TASK REQUIREMENTS >> Render the lines below as a Markdown table with the columns "Row" and "Text," numbering each row and skipping any blank lines. Leave out the pictures.

Text extracted from each page:

---------------

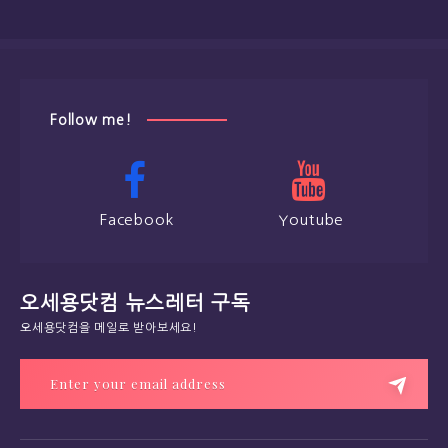
Follow me!
Facebook
Youtube
오세용닷컴 뉴스레터 구독
오세용닷컴을 메일로 받아보세요!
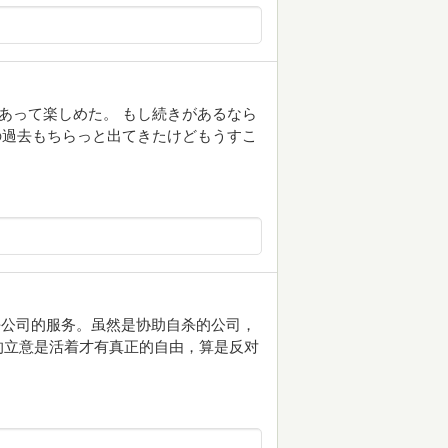
があって楽しめた。 もし続きがあるなら
の過去もちらっと出てきたけどもうすこ
杀公司的服务。虽然是协助自杀的公司，
的立意是活着才有真正的自由，算是反对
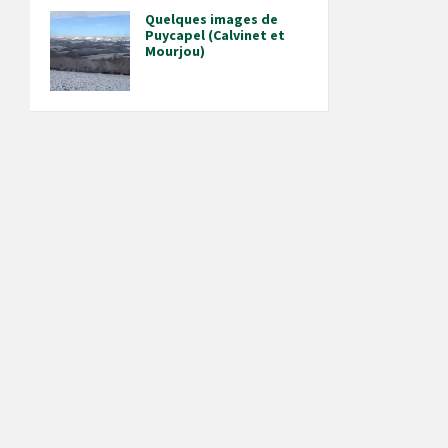
Quelques images de
Puycapel (Calvinet et
Mourjou)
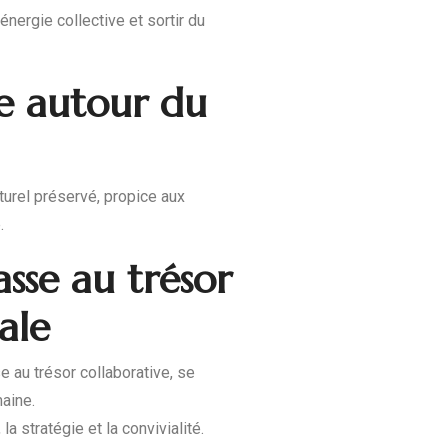
énergie collective et sortir du
re autour du
urel préservé, propice aux
.
asse au trésor
ale
e au trésor collaborative, se
aine.
la stratégie et la convivialité.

---------------

SOLUTION FOR THIS TASK >>
| Row | Text |
|---|---|
| 1 | Follow me! |
| 2 | Facebook |
| 3 | Youtube |
| 4 | 오세용닷컴 뉴스레터 구독 |
| 5 | 오세용닷컴을 메일로 받아보세요! |
| 6 | があって楽しめた。 もし続きがあるなら |
| 7 | の過去もちらっと出てきたけどもうすこ |
| 8 | 杀公司的服务。虽然是协助自杀的公司， |
| 9 | 的立意是活着才有真正的自由，算是反对 |
| 10 | Quelques images de |
| 11 | Puycapel (Calvinet et |
| 12 | Mourjou) |
| 13 | énergie collective et sortir du |
| 14 | re autour du |
| 15 | urel préservé, propice aux |
| 16 | . |
| 17 | asse au trésor |
| 18 | ale |
| 19 | e au trésor collaborative, se |
| 20 | aine. |
| 21 | la stratégie et la convivialité. |